A strength, but also potentially a limitation, of this review was undoubtedly its large scope, which resulted in 149 articles to summarize. In future, it may be useful to conduct separate reviews for EDs (ie, for AN or BED), as correlates are expected to differ to some extent along diagnostic lines. It may have been a limitation to include articles over such a large time period (1985–2013), due to the change in diagnostic classification systems over time, which has seen slight changes to the criteria for AN and BN, and the introduction of BED. However, while this undoubtedly influenced the prevalence estimates of EDs over time, it is less likely to have impacted on specific correlates. A preempted risk of bias for this review was variability in diagnostic assessment methods used across studies. However, when we assessed this risk, we found that 84% of the studies used either a structured/unstructured clinical interview or a standardized questionnaire designed to assess ED diagnosis; and 92% used methods designed to align with the established diagnostic criteria within the DSM or ICD for EDs. Methods such as self-report or self-identification were rare. A further limitation was that data were extracted by one author only, and the search did not include “gray” literature. Finally, the generalizability of this review to males may be limited by the fact that many studies included female participants only, and on average, females constituted 79% of the study samples. It is hoped that with the growing recognition of male EDs, this will become less of a limitation in future reviews.

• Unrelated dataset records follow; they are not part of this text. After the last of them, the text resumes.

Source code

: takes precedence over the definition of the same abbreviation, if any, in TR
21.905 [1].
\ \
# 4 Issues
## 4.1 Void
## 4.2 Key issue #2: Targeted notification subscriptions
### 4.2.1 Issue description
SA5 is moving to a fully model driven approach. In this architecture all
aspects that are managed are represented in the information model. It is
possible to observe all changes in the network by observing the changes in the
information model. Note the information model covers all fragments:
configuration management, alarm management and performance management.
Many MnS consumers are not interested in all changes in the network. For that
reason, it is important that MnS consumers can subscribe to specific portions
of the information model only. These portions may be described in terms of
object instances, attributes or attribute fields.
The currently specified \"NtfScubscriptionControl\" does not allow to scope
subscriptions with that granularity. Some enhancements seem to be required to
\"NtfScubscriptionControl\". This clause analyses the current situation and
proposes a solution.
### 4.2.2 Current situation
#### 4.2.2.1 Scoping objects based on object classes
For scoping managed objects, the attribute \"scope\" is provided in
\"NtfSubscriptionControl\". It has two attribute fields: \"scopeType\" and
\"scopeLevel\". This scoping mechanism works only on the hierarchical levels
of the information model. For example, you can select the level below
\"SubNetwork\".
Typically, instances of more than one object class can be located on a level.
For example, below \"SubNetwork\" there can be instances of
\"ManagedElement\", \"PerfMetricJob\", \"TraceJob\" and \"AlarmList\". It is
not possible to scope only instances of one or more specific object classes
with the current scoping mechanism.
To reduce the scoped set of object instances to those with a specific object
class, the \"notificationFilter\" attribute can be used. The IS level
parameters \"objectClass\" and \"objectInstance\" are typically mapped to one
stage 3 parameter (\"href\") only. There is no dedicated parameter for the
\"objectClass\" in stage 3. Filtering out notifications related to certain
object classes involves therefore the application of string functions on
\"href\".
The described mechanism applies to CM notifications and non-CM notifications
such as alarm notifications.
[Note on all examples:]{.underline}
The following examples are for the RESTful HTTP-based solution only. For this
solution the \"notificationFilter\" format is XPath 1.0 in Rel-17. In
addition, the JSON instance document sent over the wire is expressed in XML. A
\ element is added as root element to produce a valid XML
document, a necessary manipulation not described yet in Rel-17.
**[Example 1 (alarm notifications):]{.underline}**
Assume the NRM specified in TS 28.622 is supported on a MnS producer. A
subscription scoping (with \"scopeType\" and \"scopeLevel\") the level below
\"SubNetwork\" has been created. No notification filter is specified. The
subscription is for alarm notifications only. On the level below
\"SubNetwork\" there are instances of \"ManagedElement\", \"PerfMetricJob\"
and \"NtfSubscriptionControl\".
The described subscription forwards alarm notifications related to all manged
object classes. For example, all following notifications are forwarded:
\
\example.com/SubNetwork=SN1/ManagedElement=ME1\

In summary, this review found that a number of factors influence ED epidemiology, most notably genetics, female sex, younger age, participation in esthetic/leanness sports, and having been a victim of sexual or physical abuse. Importantly, we also found a number of factors unlikely to influence variability in ED epidemiology, for instance ethnicity, educational attainment, socioeconomic status, urbanicity, and participating in general sports. Other factors that may be potentially related to EDs are in need of further exploration in community-based studies, for example bullying, sexual orientation, and other specific disruptive life events. While genetic research is slowly gaining traction in the ED field, it is advisable that these studies move beyond clinical samples in order to increase the applicability of findings to the broader ED population.

Footnotes

Disclosure

The authors report no conflicts of interest in this work.